• [Selected passage]
*** Block opens ***
According to Section 173(2)(i), the report must be filed immediately after the investigation is complete, in a form prescribed by the state government and must include the following-

  1. name of the parties
  2. nature of the information
  3. names of the persons who appear to be acquainted with the circumstances of the case
  4. whether any offence appears to have been committed and, if so, by whom
  5. whether the accused has been arrested
  6. whether he has been forwarded in custody under Section 170

The filing of a charge sheet signifies the conclusion of the first part of the criminal justice system which involves investigation after the F.I.R. is filed.

The current widespread practice employed by police while filing a charge sheet is doing so after the accused has been arrested. This was the point of issue in a recent case of Siddharth v. the State of Uttar Pradesh (2021) where the Magistrate refused to accept a charge sheet from the police who had still not arrested the accused. 

Siddharth v. the State of Uttar Pradesh

Facts

The appellant, in this case, Siddharth, along with 83 other private persons had an FIR filed against them seven years ago. The appellant was a supplier of sandstone and an FIR was filed against him for his involvement in a conspiracy and criminal breach of trust committed by former ministers and high-ranking officials in the state of UP, including Nasimuddin Siddiqui (Ex-Minister) and Babu Singh Khushawa (Ex-Minister), about a project initiated by the State Government in 2007 to build parks and museums, which allegedly resulted in a loss of Rs. 14,000 crores to the exchequer.
*** Block closes ***
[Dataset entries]
*** Block opens ***
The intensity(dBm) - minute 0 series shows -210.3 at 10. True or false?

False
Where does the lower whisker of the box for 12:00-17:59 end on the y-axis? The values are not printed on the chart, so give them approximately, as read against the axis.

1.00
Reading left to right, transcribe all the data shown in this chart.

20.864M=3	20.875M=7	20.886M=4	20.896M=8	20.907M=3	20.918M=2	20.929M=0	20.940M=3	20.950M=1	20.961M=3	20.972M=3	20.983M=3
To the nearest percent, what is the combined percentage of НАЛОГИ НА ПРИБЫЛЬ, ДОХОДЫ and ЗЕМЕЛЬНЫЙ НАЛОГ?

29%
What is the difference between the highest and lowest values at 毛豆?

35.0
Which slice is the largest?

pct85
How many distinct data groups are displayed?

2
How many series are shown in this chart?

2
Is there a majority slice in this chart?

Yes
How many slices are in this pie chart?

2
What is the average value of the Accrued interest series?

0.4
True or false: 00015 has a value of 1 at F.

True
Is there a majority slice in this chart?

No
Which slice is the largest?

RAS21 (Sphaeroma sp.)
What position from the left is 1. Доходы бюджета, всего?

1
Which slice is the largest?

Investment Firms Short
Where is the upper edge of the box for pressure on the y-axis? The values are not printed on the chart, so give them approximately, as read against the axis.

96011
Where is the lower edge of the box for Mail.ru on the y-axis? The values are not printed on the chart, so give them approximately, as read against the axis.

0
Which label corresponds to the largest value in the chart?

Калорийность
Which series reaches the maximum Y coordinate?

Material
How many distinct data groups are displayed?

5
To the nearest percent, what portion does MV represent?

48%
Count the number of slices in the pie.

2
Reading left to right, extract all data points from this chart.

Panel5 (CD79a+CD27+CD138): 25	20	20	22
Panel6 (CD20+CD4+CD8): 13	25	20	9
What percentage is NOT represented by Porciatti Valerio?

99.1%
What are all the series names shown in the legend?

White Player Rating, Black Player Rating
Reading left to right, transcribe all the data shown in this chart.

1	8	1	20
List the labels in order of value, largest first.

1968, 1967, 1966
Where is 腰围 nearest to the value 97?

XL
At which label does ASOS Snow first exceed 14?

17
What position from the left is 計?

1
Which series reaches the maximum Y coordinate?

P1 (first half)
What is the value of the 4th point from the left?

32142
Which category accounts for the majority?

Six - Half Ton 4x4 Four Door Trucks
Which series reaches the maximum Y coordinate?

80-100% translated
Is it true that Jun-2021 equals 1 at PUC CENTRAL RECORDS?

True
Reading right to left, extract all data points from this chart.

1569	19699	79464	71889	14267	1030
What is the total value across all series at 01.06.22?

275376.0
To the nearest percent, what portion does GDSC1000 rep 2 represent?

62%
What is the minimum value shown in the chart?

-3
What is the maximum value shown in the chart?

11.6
*** Block closes ***
• [What this exercise asks]
a) According to the charge sheet passage, what must the report under Section 173(2)(i) include? List every item.
b) In the charge sheet passage, what loss to the exchequer did the parks and museums project allegedly cause?

• [Solutions for each task]
a)
1. Name of the parties
2. Nature of the information
3. Names of the persons who appear to be acquainted with the circumstances of the case
4. Whether any offence appears to have been committed and, if so, by whom
5. Whether the accused has been arrested
6. Whether he has been forwarded in custody under Section 170

b) A loss of Rs. 14,000 crores.